(Human pose keypoint data)

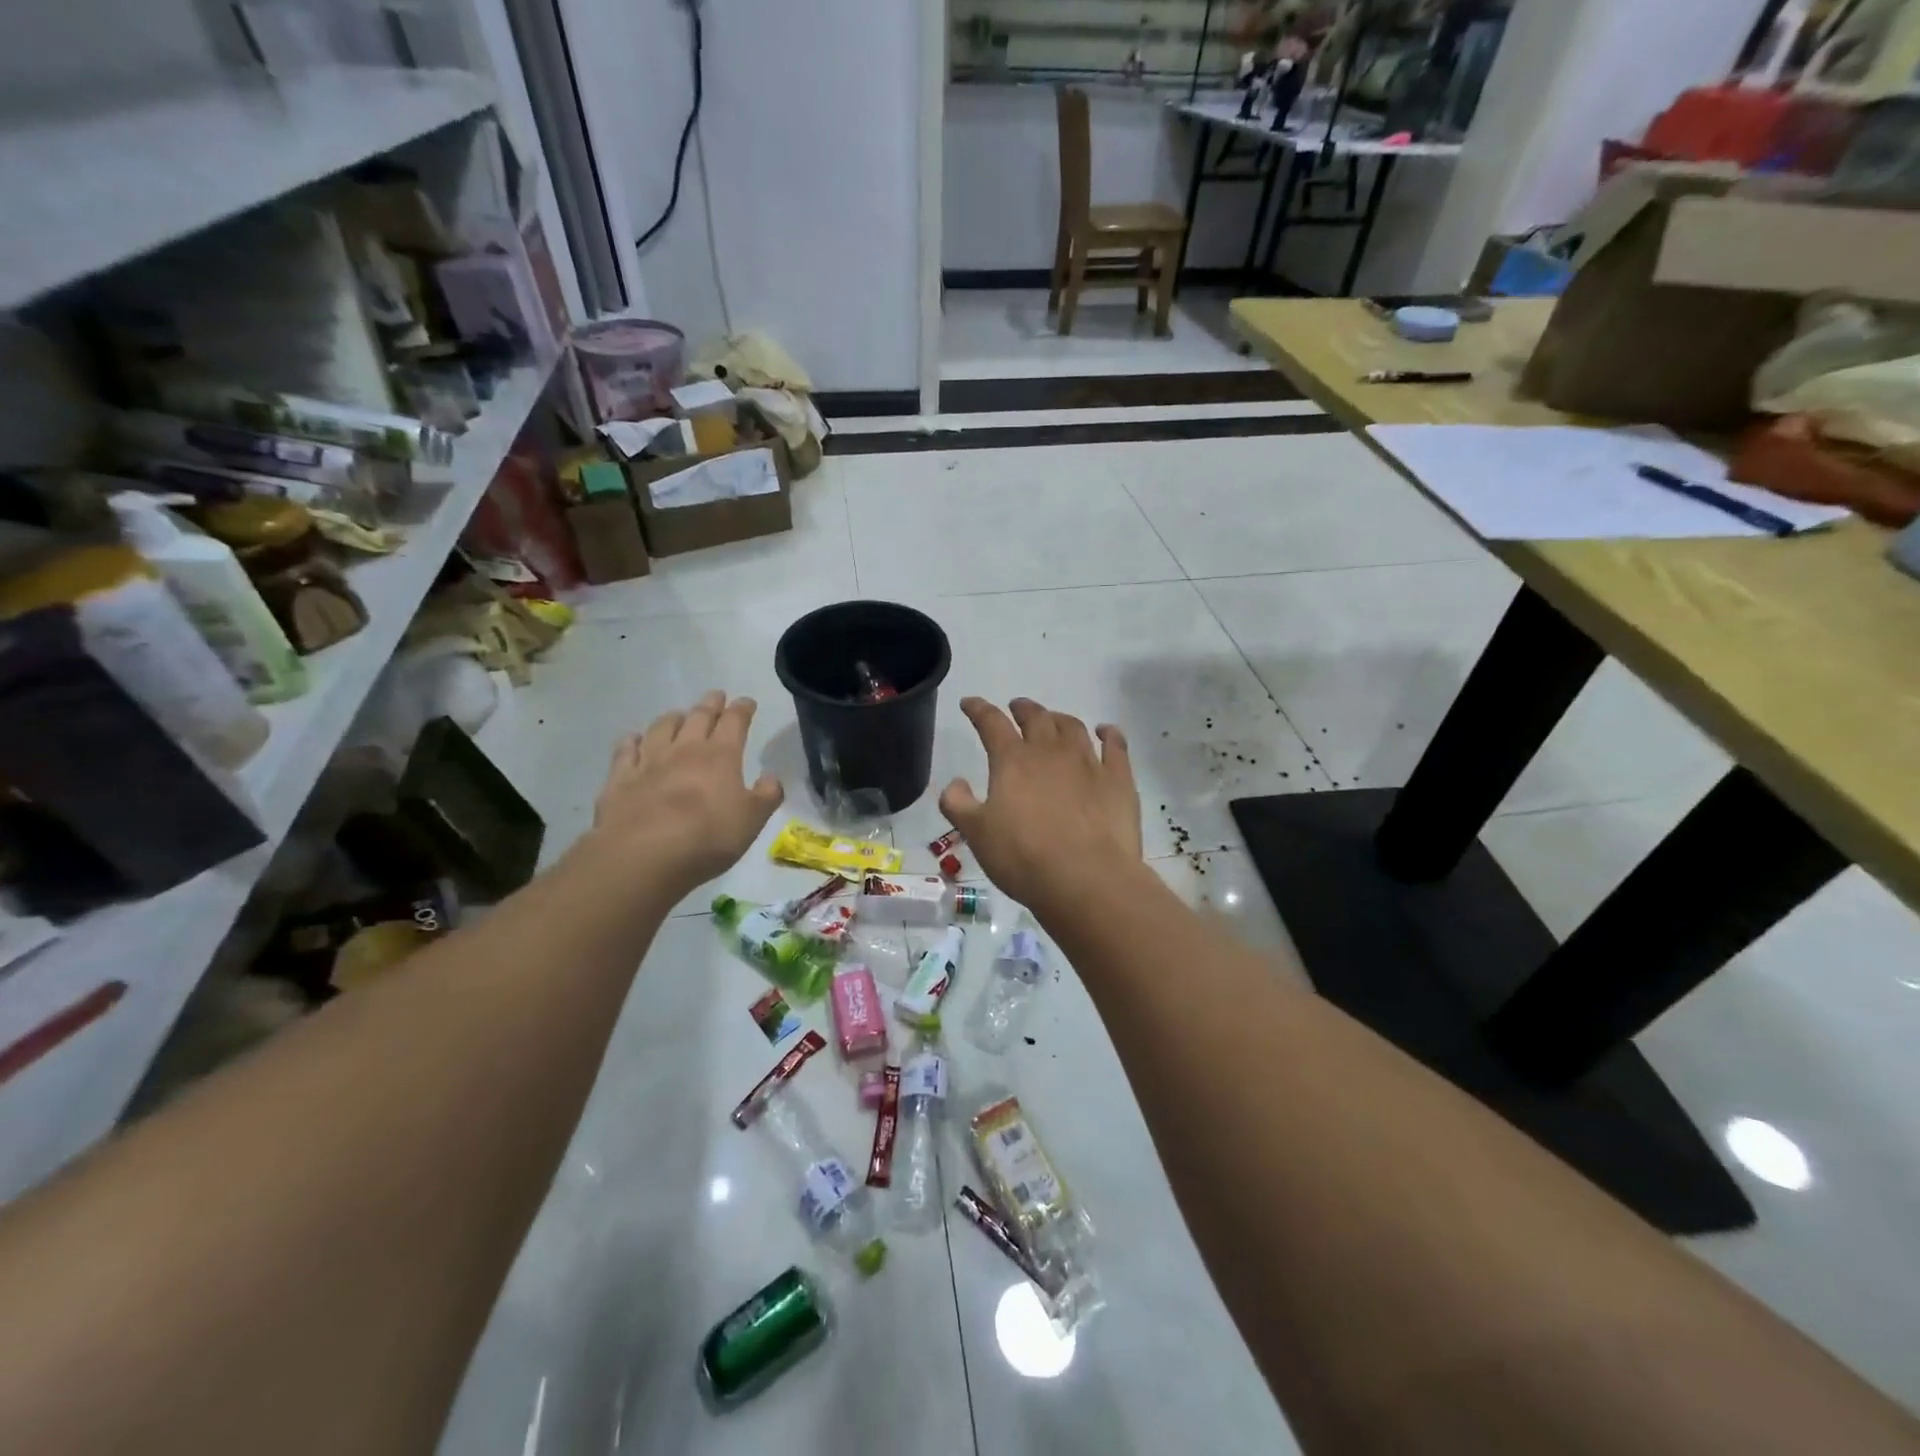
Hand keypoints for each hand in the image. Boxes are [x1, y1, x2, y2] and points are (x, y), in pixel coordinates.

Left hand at [589, 691, 783, 892]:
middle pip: (698, 717)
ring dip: (673, 718)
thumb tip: (771, 778)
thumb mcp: (752, 820)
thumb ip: (766, 796)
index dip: (742, 709)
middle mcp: (685, 749)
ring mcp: (649, 761)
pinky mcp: (620, 779)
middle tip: (716, 696)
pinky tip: (634, 740)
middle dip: (710, 704)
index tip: (747, 702)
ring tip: (679, 715)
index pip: (735, 722)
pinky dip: (632, 741)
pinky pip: (626, 751)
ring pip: (661, 728)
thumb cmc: (708, 836)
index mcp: (721, 755)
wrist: (644, 854)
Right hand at [939, 697, 1141, 912]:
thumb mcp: (976, 834)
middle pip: (1036, 717)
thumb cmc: (1023, 857)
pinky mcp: (1118, 779)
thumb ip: (958, 804)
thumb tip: (956, 782)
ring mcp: (1088, 762)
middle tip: (1017, 708)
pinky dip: (1109, 733)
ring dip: (1059, 719)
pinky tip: (1105, 731)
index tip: (969, 704)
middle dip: (1023, 709)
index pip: (991, 723)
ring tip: (1053, 720)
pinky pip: (1115, 745)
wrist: (1087, 879)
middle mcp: (1050, 751)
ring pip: (1072, 727)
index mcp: (1012, 760)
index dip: (978, 710)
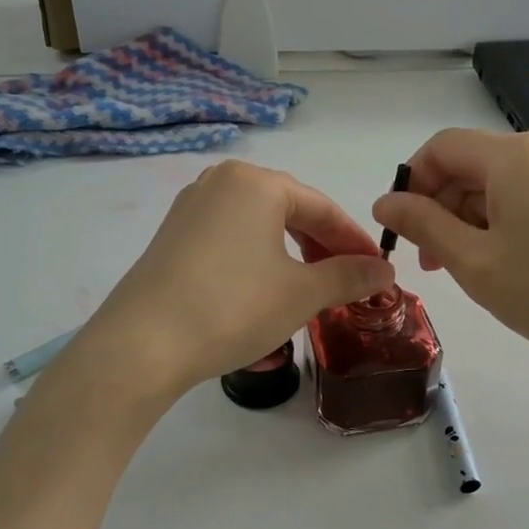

## YOUR OBJECTIVE
Please copy exactly the lines from the one containing "middle pip: (698, 717)" through the last line of the records, both ends included, and leave out any pictures.

## ANSWER AREA
middle pip: (698, 717)
ring dip: (673, 718)
thumb tip: (771, 778)
thumb mcp: (752, 820)
thumb ip: (766, 796)
index dip: (742, 709)
middle mcp: (685, 749)
ring mcp: (649, 761)
pinky mcp: (620, 779)
middle tip: (716, 696)
pinky tip: (634, 740)
middle dip: (710, 704)
index tip: (747, 702)
ring tip: (679, 715)
index pip: (735, 722)
pinky dip: (632, 741)
pinky pip: (626, 751)
ring pip: (661, 728)
thumb cmc: (708, 836)
index mcp: (721, 755)
wrist: (644, 854)
Right hand at [939, 697, 1141, 912]:
thumb mcp: (976, 834)
middle pip: (1036, 717)
thumb cmc: (1023, 857)
pinky mcp: (1118, 779)
thumb ip: (958, 804)
thumb tip: (956, 782)
ring mcp: (1088, 762)
middle tip: (1017, 708)
pinky dip: (1109, 733)
ring dip: (1059, 719)
pinky tip: (1105, 731)
index tip: (969, 704)
middle dip: (1023, 709)
index pip: (991, 723)
ring tip: (1053, 720)
pinky pip: (1115, 745)
wrist: (1087, 879)
middle mcp: (1050, 751)
ring pip: (1072, 727)
index mcp: (1012, 760)
index dip: (978, 710)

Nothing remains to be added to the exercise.